Variation 11 marks a sharply changed mood: aggressiveness is gone as the music enters into “the domain of love.” (Rachmaninoff) String tremolos create a shimmering curtain of sound which is completed by a mysterious passage in the harp. The meter changes to ¾. The piano has improvisatory freedom with light accompaniment.
Variation 12: Tempo di Minuetto. The dance “introduces the presence of a woman.”
Variation 13: “the conversation between a man and a woman” (Rachmaninoff. The dance-like character of the preceding variation is augmented, but now with a more demonic character. The waltz is marked molto marcato. Sometimes the piano emphasizes the second beat, which now along with the orchestral emphasis on the first beat creates a strong and violent sensation.
Variation 14: The waltz meter continues, but the music is heavier and more martial, “like a parade of three-footed soldiers” (Jonathan Kramer) Horns and strings start off the transformation; the texture is thick and chordal.
Variation 15: a piano solo of twenty-seven measures, similar to a cadenza.
Variations 16, 17, and 18 feature new viewpoints of the main idea, and the tempo slows down for all three. The sixteenth features solo violin with piano decorations. The 17th starts off with low sounds from the piano which grow directly from the orchestral tremolo at the end of 16. The 18th is a romantic nocturne, based on an inversion of the main theme, which is sung first by the soloist and then by the orchestra. Rachmaninoff called this the “ultimate love episode.” The transformation of the bouncing main theme into a lyrical statement is magical and stunning. For information on how this happens see, Chien Chou “Variation Procedure in Rachmaninoff’s Piano Works” (Ph. D. dissertation, Boston University).

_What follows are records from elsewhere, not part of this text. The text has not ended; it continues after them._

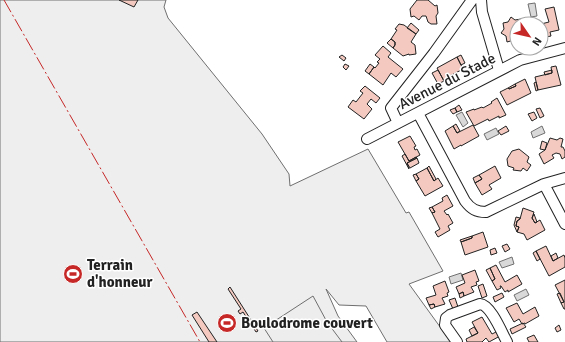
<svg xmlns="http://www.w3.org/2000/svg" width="565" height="342" viewBox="0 0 565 342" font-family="Signika,sans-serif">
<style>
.green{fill:#eee;stroke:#6f6f6f}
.parking{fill:#ededed;stroke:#6f6f6f}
.water{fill:#d9d9d9;stroke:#6f6f6f}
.building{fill:#f3c9c0;stroke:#222}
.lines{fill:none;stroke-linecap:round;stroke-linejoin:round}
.minor-casing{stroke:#222;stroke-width:12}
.minor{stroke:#fff;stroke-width:10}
.power{stroke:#c62828;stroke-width:1;stroke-dasharray:14 3 2 3;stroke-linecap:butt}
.labels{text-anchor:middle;stroke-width:3;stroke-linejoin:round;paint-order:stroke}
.street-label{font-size:15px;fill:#222;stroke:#fff}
.poi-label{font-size:15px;font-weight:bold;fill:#222;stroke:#fff;text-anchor:start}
</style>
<rect width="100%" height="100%" fill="#fff"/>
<path class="green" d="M0,0H166L164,7L168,18L262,134L289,174L290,186L368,149L406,213L409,212L443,271L409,284L451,342H387L366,306L339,305L326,289L338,316L357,342H0Z"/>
<path class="parking" d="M313,296L327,322L342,342H273L264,328Z"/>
<path class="water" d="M535,3L537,16L531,17L528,4Z
M462,112L468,123L463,127L456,115Z
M542,126L545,133L533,138L531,132Z
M496,128L499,134L487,140L484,134Z
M512,257L514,264L502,268L499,262Z
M461,273L463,280L451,284L449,277Z
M526,289L529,295L517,301L514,295Z"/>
<path class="building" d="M119,0H138L134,7Z
M417,0H428L435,6L437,5L438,13L436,16L437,24H431L428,22L426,16H422L419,20L414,16L411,17L410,9Z
M554,7L559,30L550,32L551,36L541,38V24L549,22L545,9Z
M511,17L515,20L521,19L522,24H517V38L513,39L514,40L507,42L506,36L501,33L504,29L503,23L508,22Z
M411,23L419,30L416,34L407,28Z
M399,24L404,25L416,34L411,42L415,45L416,54L409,55V54L403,56L393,48L395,45V42L391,39L397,30L395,29Z
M391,39L395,42V45L393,48L387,43Z
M383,46L391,53L388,57L403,69L396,77L391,73L383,85L369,74L374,67L375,68L379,63L377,62L380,59L375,55Z
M342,55L346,58L344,61L339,57Z
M461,55L465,63L461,65L457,57Z
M457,57L463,69L448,77L449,79L444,81L437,68Z
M345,64L349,66L346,70L343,67Z
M370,64L374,67L369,74L365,71Z
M556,66L561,85L538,90L535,77L552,73L551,67Z
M438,70L444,81L438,84L432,73Z
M552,70V73L545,75L544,72Z
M525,79L531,93L507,105L500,92L508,88L509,89L516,86L515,84Z
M536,82L538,90L536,91L534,83Z
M515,84L516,86L509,89L508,88Z
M365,86L380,98L376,103L371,99L367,104L372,109L364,119L348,107L353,100L356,102L363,93L360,91Z
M497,98L506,115L499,118V116L489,121L488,119L474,126L466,112L474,109V110L482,107L483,108L492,103L491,102Z
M459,105L462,110L457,112L455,108Z
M455,108L457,112L453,114L450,110Z
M540,108L544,116L540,118L536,109Z
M534,112L537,118L532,121L528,114Z
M456,124L460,131L457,133L453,126Z
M473,125L479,136L461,146V145L454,149L445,131L453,126L457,133Z
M506,126L509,131L501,135L498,131Z
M410,136L416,146L414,147L415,150L417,149L420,155L409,161L398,142Z
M550,138L557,140L560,138L563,139L561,147H563L565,151V157L562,159L560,154L556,153L552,155L554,158L544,164L539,154L545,150Z
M542,141L547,143L545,150L540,149Z
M519,149L529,157L527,162L531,165L527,171L523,168L521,171L513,170L514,168L508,166L507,159L512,151Z
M405,154L409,161L416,157L417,158L407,163L409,169L402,156Z
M417,158L419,163L410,168L407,163Z
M429,166L436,179L434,181L427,168Z
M495,166L501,178L489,185L492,189L482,195L475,183L482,179L479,175Z
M427,168L434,181L438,178L443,186L425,196L416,181L419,179L416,174Z
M416,174L419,179L416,181L413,175Z
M479,175L482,179L475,183L473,178Z
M447,195L453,206L444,211L447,215L448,214L453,223L448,226L450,230L438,237L435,232L440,229L432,213L435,212L432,207L443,201L442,198Z
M432,207L435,212L432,213L429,208Z
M523,208L534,212L532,218L535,223L540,220L545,230L527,240L524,234L517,232L519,227L516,226L517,221L520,219Z
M534,214L537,222L535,223L532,218Z
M516,217L520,218V219L517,221L516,226L519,227L517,232L514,225Z
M483,232L488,247L465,255L461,242L472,238V236Z
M472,236V238L461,242L460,240Z
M507,244L510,249L505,252L502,246Z
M546,246L553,261L564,255L565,258V267L549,276L536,251Z
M495,248L497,253L491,255L490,250Z
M536,251L540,259L537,261L533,253Z
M556,253L558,258L553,261L551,256Z
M496,265L505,282L517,275L522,284L508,292V290L505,292L501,286H500L501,288L497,290L492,281L495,279L490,268Z
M490,268L495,279L492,281L486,270Z
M475,270L479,281L476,282L477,285L471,287L474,292L464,296L463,292L459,294L456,287L465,283L462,275Z
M565,280V309H564L561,303L564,302L555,285Z
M445,281L449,292L447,293L448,296L442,298L445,304L435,307L434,304L429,305L426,298L436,295L433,286Z
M483,284L487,296L482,298L478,286Z
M230,287L258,331L256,332L243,312L240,314L238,311L241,309L228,289Z
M463,292L464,296L460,298L459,294Z
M502,293L504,297L495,302L493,297Z
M560,293L564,302L561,303L557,294Z
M455,298L458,307L453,309L449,300Z
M517,303L523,314L535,307L539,316L525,324V323L522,324L519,319L514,322L506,308Z
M434,304L435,307L431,309L429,305Z
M197,312L217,342H209L192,315Z
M482,317L492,334L498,331L500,336L489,342L486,338L482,342H467L466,339L478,333L472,322Z
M523,323L526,327L512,334L510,329Z
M559,325L561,330L557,332L555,328Z
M474,327L478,333L472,336L469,330Z
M534,335L538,342H529L527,338Z"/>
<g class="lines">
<defs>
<path id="minor" d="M481,0L482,12L499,70
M418,113L465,201C471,209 476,212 486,212L544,184L565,178
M398,123L391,108L434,53L472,0
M367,139L520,60L565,48
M544,184L565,224
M457,342L445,325L446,318L450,315L480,304C491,305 502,333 507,342"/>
</defs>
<use href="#minor" class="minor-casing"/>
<use href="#minor" class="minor"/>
<path class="power" d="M4,0L200,342"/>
</g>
<defs>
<symbol id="stadium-disc" viewBox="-11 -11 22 22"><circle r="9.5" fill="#c62828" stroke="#fff"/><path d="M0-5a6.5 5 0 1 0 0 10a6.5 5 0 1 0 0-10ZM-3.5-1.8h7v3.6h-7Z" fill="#fff"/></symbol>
</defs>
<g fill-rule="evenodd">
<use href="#stadium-disc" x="62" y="263" width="22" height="22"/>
<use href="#stadium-disc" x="216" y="312" width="22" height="22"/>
</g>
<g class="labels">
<g class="street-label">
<text transform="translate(447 81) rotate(-27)" y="5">Avenue du Stade</text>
</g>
<g class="poi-label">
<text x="87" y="270">Terrain<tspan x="87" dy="17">d'honneur</tspan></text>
<text x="241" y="328">Boulodrome couvert</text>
</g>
</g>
<g transform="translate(529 36) rotate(124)"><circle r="19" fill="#ffffff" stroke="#a7a7a7"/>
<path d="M0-3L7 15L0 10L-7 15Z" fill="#c62828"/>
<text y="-6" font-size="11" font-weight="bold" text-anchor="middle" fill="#222222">N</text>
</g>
</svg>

Variations 19–20 pay more homage to the violin inspiration with copious pizzicati and elaborate string figuration. In variation 20, the pianist’s hands play in parallel motion and the tempo accelerates in a perpetual motion style.
Variation 19: This marks a big change into the highly technical drama of the whole piece. This variation, Rachmaninoff explained “is Paganini’s triumph with his diabolic pizzicato.” String pizzicati are imitated by the piano, often in a high register with snappy articulations.
Variations 21–22 are rapidly moving scherzi. “It seems to me that the other personages representing the evil spirit should be drawn as caricatures in their fight for the woman and Paganini’s art. They should also be with violins but even more fantastic and grotesque.” Variation 22 is the longest variation of the entire set: it is divided into three sections, concluding with a cadenza which is introduced by an orchestral crescendo.
Variation 23: moves back in 2/4 meter, the original marking for the Paganini theme. Rhythmic contrasts between orchestra and pianist offer not only complexity but growing intensity.
Variation 24: provides a massive capstone to the entire work. The Dies Irae theme emerges heavily in brass and strings while piano and winds recall prominent features of the subject. A brilliant coda reiterates fragments of the theme, compressing earlier ideas within a massive acceleration. Suddenly and surprisingly there is a drop to an unexpected soft dynamic and two cadential chords from the piano mark the ending.